"É preciso um Conselho Constitucional sem amarras políticas"
27 de maio de 2025A Assembleia da República de Moçambique elegeu esta terça-feira (27.05), por unanimidade, Alberto Nkutumula como juiz conselheiro do Conselho Constitucional, em substituição de Mateus Saíze.
Nkutumula tem uma forte ligação ao partido no poder, a Frente de Libertação de Moçambique (FRELIMO). A DW questionou Ivan Maússe, investigador do Centro de Integridade Pública (CIP), sobre se esta foi uma oportunidade perdida para reforçar a independência do Conselho Constitucional.
Após as últimas eleições gerais, em outubro, face a várias alegações de fraude, os juízes do Conselho Constitucional foram alvo de duras críticas, embora o órgão tenha recusado as acusações de parcialidade. Ainda assim, o Presidente moçambicano, Daniel Chapo, prometeu reformas para tornar o sistema judicial mais independente, incluindo transformar o Conselho em Tribunal Constitucional.
Em entrevista à DW, o investigador Ivan Maússe defende a profissionalização do Conselho Constitucional, mas considera que o desafio poderá estar na ética de quem é nomeado.
DW África: Considera que este é o momento mais adequado para a nomeação de Alberto Nkutumula, tendo em conta a sua forte ligação ao partido FRELIMO?
Ivan Mausse (IM): Primeiro, é preciso considerar que a indicação de Alberto Nkutumula para o cargo de juiz conselheiro do Conselho Constitucional resulta da vacatura deixada por Mateus Saíze, que foi nomeado para o cargo de ministro da Justiça. Num contexto como este, em que o Conselho Constitucional deve funcionar com sete juízes, era necessária nomear alguém para ocupar aquele cargo.

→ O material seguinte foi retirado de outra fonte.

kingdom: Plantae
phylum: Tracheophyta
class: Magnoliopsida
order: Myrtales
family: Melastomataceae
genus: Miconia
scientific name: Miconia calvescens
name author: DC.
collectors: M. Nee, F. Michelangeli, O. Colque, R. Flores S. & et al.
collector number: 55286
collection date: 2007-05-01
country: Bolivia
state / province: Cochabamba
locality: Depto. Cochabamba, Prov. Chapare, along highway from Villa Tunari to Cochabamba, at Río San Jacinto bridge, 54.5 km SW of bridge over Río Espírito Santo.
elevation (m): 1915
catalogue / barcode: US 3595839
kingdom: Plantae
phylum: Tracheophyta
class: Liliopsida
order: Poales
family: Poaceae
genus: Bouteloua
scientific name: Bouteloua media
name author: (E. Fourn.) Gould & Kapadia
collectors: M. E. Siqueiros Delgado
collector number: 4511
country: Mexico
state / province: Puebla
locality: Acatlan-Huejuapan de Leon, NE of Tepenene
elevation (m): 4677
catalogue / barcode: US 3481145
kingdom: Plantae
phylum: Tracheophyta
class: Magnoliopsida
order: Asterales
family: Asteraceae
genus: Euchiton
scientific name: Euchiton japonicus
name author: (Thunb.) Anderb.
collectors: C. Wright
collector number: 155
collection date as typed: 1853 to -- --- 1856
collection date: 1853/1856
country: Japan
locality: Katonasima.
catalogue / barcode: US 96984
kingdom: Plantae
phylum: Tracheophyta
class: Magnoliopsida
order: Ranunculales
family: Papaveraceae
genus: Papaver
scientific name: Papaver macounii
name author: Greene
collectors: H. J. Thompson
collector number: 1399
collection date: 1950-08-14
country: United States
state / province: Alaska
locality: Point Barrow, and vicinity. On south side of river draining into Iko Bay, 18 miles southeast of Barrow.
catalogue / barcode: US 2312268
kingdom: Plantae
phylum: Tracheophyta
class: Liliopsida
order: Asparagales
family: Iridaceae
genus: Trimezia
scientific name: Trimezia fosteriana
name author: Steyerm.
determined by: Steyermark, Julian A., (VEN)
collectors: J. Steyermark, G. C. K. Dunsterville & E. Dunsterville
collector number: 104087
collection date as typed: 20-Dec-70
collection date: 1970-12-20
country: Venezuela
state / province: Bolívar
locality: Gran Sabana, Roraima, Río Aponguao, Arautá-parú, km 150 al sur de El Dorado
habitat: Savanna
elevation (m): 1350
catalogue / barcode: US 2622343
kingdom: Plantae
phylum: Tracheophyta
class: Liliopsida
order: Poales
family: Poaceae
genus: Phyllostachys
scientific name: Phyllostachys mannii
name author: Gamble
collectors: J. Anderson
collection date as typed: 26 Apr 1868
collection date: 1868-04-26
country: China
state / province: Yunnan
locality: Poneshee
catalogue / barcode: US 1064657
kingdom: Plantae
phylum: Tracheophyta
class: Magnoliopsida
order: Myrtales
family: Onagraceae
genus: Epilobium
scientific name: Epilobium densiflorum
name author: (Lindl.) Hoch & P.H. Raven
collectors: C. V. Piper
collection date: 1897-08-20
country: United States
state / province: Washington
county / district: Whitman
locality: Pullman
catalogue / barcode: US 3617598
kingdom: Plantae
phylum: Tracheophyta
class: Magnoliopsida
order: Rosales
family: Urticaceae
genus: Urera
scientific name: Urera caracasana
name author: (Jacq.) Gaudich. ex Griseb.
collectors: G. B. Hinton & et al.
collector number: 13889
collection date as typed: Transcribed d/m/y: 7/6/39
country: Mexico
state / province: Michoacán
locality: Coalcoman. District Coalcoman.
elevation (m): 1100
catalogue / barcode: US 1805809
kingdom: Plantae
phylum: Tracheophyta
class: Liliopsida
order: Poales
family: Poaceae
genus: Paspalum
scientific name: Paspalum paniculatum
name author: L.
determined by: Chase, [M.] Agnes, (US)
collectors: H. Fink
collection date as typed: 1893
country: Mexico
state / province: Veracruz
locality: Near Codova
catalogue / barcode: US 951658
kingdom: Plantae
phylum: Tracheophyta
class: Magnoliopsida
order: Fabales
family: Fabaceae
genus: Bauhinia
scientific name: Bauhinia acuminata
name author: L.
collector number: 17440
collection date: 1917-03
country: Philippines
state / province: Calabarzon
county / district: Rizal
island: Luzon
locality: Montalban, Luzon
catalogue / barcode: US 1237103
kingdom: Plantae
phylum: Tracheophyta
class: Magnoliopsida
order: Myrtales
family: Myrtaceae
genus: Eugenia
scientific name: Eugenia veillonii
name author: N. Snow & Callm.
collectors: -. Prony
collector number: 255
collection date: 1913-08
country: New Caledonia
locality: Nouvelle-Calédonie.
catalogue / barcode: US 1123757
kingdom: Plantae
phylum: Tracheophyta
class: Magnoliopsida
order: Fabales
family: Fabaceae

Agora, em relação à pessoa indicada, é preciso considerar que a vacatura deixada por Mateus Saíze, na verdade, deveria ser preenchida por alguém que advém do Parlamento, mas indicado pelos deputados da Assembleia da República, de acordo com a proporcionalidade dos deputados lá existentes. Neste caso em concreto, temos uma situação em que o partido FRELIMO, que é o partido maioritário na Assembleia da República, tem mais poder para indicar um juiz conselheiro para poder ocupar aquele cargo.
DW África: O Conselho Constitucional tem sido acusado de estar politizado. Que leitura faz disso num momento em que o sistema eleitoral moçambicano está a ser amplamente debatido?
IM: O que é unânime na opinião pública moçambicana, sobretudo entre os vários estudiosos da área jurídica, é que é necessário que o Conselho Constitucional se torne um órgão profissionalizado. Isso significa que o Conselho Constitucional deveria ser uma entidade em que os indicados ou nomeados como juízes conselheiros não o sejam com base na confiança política conferida pela Assembleia da República. Poderiam ser nomeados por carreira, seriam indivíduos que, de alguma forma, não teriam amarras políticas, não tomariam decisões com base em favoritismos partidários nem procurariam agradar a quem os nomeou.
Mas não digo que esta solução seja cabal, porque o grande problema que temos em Moçambique é o compromisso que cada pessoa tem em relação ao juramento que faz quando toma posse. Para mim, é mais um problema ético do que necessariamente um problema político-partidário.
DW África: Esta nomeação representa, na sua opinião, uma oportunidade perdida para reforçar a independência do Conselho Constitucional?
IM: Eu penso que sim, porque é um debate quase maduro: É preciso que o Conselho Constitucional não seja um órgão político, mas jurisdicional. Porque, na atual composição que temos, é uma entidade que, para além de ser jurisdicional, é política.
Naquelas questões que deve decidir quando, por exemplo, não existe um quadro legal, o Conselho Constitucional pode muito bem estabelecer jurisprudência, com força obrigatória. Então, num contexto em que temos uma entidade que pode decidir fora daquilo que a lei estabelece, ou para além daquilo que a lei estabelece, é necessário que seja um Conselho Constitucional composto por indivíduos que não tenham nenhum vínculo político ou qualquer tipo de compromisso político.
DW África: Como interpreta o perfil e o percurso político de Alberto Nkutumula à luz da função que agora irá desempenhar?
IM: É uma questão amplamente conhecida que Alberto Nkutumula é membro do partido FRELIMO e já ocupou vários cargos políticos: Foi vice-ministro da Justiça e ministro da Juventude e Desportos. No entanto, apesar dessa sua ligação político-partidária, temos de assumir que existe uma legislação que tem de cumprir e um conjunto de deveres profissionais.
O que esperamos, de facto, é que ele assuma esses compromissos estatutários que resultam da lei e faça o seu trabalho, tendo em conta o que a legislação estabelece, e não se deixe pressionar por qualquer tipo de compromisso político ou por tentativas de agradar a quem o nomeou.